Ataques da Líbia a civis podem ser crimes internacionais, aponta ONU

Alta Comissária das Nações Unidas para os Direitos Humanos, Navi Pillay, condenou hoje (20) o uso recorrente de bombas de fragmentação e armamento pesado pelas forças do Governo líbio contra civis em Misrata, advertindo que tais atos podem constituir crimes internacionais.

A Alta Comissária das Nações Unidas para os Direitos Humanos, Navi PillayA Alta Comissária das Nações Unidas para os Direitos Humanos, Navi Pillay, condenou hoje (20) o uso recorrente de bombas de fragmentação e armamento pesado pelas forças do Governo líbio contra civis em Misrata, advertindo que tais atos podem constituir crimes internacionais. “Peço às autoridades líbias que enfrentem a realidade de que estão cavando o próprio buraco e o da população da Líbia mais e mais.

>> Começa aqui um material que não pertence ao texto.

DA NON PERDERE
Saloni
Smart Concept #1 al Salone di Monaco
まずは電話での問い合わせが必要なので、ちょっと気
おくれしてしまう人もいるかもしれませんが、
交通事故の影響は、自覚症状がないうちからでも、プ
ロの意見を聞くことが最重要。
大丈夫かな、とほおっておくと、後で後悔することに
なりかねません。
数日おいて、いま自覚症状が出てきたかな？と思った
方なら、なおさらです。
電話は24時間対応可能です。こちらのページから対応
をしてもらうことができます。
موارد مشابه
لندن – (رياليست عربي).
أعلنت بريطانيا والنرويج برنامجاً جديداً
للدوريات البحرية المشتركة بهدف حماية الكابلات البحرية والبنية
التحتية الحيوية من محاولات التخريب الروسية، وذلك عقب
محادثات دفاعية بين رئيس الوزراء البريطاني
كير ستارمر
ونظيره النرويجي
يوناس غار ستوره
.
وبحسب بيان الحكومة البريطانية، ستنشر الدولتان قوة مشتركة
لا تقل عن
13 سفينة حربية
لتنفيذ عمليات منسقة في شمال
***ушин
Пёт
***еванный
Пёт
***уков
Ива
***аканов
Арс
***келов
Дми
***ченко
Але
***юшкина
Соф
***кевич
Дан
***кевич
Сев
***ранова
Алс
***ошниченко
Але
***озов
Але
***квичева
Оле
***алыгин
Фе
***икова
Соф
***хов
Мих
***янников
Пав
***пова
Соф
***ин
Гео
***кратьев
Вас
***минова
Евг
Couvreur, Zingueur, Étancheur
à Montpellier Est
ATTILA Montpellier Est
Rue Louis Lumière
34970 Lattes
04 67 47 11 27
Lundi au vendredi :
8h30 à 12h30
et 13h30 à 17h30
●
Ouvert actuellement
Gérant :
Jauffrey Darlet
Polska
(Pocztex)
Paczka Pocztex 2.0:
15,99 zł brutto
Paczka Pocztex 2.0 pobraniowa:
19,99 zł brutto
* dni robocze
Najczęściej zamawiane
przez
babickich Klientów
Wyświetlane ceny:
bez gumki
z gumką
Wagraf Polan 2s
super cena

Eles devem deter o cerco de Misrata e permitir que a ajuda e a assistência médica cheguem às vítimas do conflito”, disse.

“Como a cidade está incomunicável, não se sabe precisamente quantos civis morreram ou foram feridos durante os dois meses de luta ali, mas é claro que os números são relevantes, e que os mortos incluem mulheres e crianças”, disse Pillay em comunicado à imprensa. “Usar armas imprecisas, tais como bombas de fragmentação, lançadores múltiplos de foguetes e morteiros, e outras formas de armamento pesado, em densas áreas urbanas levará inevitavelmente à morte de civis”, observou, acrescentando que também há relatos de atiradores de elite deliberadamente mirando alvos civis em Misrata e outros lugares na Líbia.

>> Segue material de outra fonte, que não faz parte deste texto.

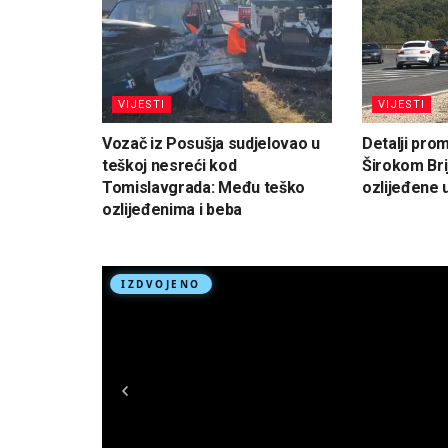
VIJESTI
VIJESTI
Vozač iz Posušja sudjelovao u
Detalji pro
teškoj nesreći kod
Širokom Bri
Tomislavgrada: Među teško
ozlijeđene 
ozlijeđenima i beba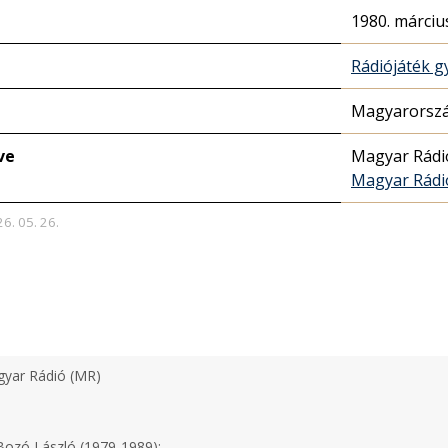
1980. márciu
Rádiójáték 
Magyarorszá
ve
Magyar Rádi
Magyar Rádi
26. 05. 26.
yar Rádió (MR)
ozó László (1979-1989);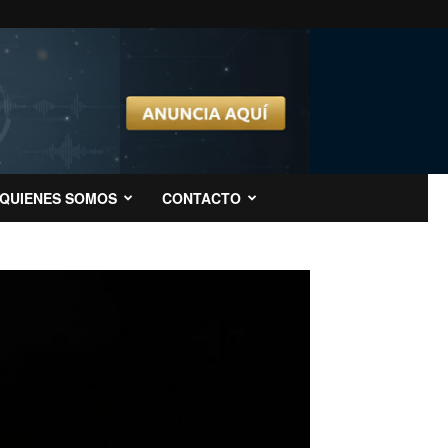
QUIENES SOMOS
CONTACTO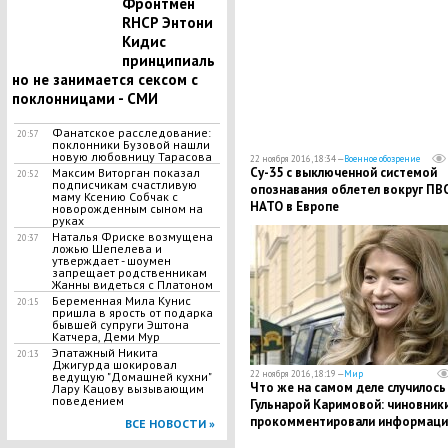
Фронтмен
RHCP Энтони
Кидис
принципиаль
но не занимается сексом с
поклонницами - СМИ
Фанатское расследование:
20:57
поклонники Бузовой нашли
новую любовницу Тарасова
22 ноября 2016, 18:34 —
Военное обозрение
Су-35 с выключенной системой
Максим Виторган показал
20:52
подписчикам счастливую
опознавания облетел вокруг ПВ
маму Ксению Собчак с
НАТО в Европе
новорожденным сыном на
руках
Наталья Фриске возмущена
20:37
ложью Шепелева и
утверждает - шоумен
запрещает родственникам
Жанны видеться с Платоном
Беременная Мила Кунис
20:15
пришла в ярость от подарка
бывшей супруги Эштона
Катчера, Деми Мур
Эпатажный Никита
20:13
Джигурда шокировал
22 ноября 2016, 18:19 —
Мир
ведущую "Домашней кухни"
Что же на самом деле случилось
Лару Кацову вызывающим
поведением
Гульнарой Каримовой: чиновник
прокомментировали информац
ВСЕ НОВОСТИ »
об убийстве дочери экс-главы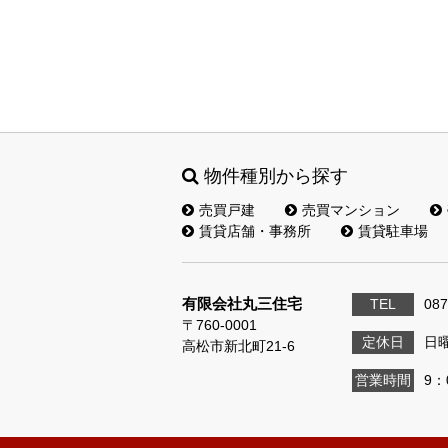
物件種別から探す
売買戸建
売買マンション
賃貸店舗・事務所
賃貸駐車場
有限会社丸三住宅
TEL
087
〒760-0001
定休日
日
高松市新北町21-6
営業時間
9：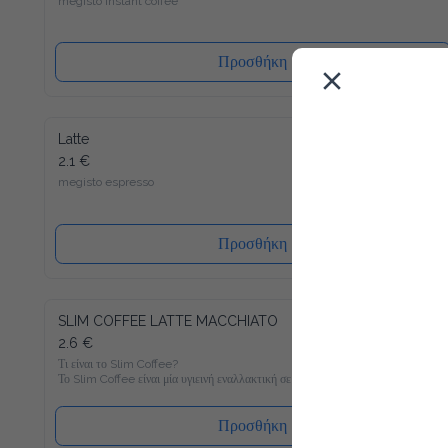
Προσθήκη
Latte
2.1 €
megisto espresso
Προσθήκη
SLIM COFFEE LATTE MACCHIATO
2.6 €
Τι είναι το Slim Coffee?

Το Slim Coffee είναι μία υγιεινή εναλλακτική σε σχέση με τον 
συνηθισμένο στιγμιαίο καφέ, ο οποίος είναι γεμάτος σε 
ζάχαρη. Γνώριζες πως πχ. ένας κλασσικός στιγμιαίος καφές με 
γάλα περιέχει περίπου 400 θερμίδες ανά 100 ml; Με μόνο 6 
Προσθήκη
θερμίδες ανά 100 ml θα γίνει ο Slim Coffee Latte Macchiato το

“As forças pró-governo que estão sitiando a cidade, incluindo seus comandantes e todo o restante do pessoal, devem estar conscientes de que, com a investigação do Tribunal Penal Internacional a esses possíveis crimes, suas ordens e ações serão objeto de intenso escrutínio”, disse a Alta Comissária. “Sob a lei internacional, os ataques deliberados a centros médicos são um crime de guerra e os ataques deliberados ou negligentes comprometendo civis podem também constituir violações graves do direito humanitário internacional”.

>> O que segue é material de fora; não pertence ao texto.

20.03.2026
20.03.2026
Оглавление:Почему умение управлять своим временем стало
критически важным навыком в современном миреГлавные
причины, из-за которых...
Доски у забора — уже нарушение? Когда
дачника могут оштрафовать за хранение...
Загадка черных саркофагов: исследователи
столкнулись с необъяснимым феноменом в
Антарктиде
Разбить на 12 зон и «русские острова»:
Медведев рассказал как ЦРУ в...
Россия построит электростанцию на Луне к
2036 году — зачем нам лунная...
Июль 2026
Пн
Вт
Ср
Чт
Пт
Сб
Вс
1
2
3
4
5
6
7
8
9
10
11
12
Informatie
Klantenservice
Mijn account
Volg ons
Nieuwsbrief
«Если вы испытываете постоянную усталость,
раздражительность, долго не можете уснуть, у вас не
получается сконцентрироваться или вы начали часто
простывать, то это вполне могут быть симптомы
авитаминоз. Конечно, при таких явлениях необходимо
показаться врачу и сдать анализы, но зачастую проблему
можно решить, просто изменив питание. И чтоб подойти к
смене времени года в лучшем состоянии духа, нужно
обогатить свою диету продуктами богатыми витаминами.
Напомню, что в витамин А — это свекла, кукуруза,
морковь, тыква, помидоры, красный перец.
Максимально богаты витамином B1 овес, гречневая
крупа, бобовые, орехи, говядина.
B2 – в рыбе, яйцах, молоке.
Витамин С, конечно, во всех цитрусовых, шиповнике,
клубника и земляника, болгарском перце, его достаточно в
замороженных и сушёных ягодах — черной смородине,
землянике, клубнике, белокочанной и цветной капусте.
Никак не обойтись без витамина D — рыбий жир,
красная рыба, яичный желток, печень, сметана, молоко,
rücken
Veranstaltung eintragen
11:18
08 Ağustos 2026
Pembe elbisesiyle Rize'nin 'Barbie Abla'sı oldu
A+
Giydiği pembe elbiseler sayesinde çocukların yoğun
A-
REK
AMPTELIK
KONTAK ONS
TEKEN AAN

Ela disse ainda que a livre presença de observadores internacionais, incluindo a mídia, ajudaria a acalmar a situação e conter os excessos e também expressou preocupação sobre o tratamento dos jornalistas pelas autoridades líbias, apelando ao Governo que liberte imediatamente os detidos. Pelo menos dois jornalistas foram mortos e cerca de 16 outros estão desaparecidos, incluindo dez jornalistas estrangeiros e seis líbios. Dezenas de outros foram presos, agredidos fisicamente – possivelmente torturados – ou expulsos.

Pillay também pediu que as forças da OTAN tenham a máxima cautela e vigilância, de modo a “não matar civis por engano”. A aliança vem realizando ataques aéreos em resposta à resolução 1973 do Conselho de Segurança, aprovada no mês passado, autorizando os Estados-Membros a tomarem “todas as medidas necessárias” para proteger os civis na Líbia.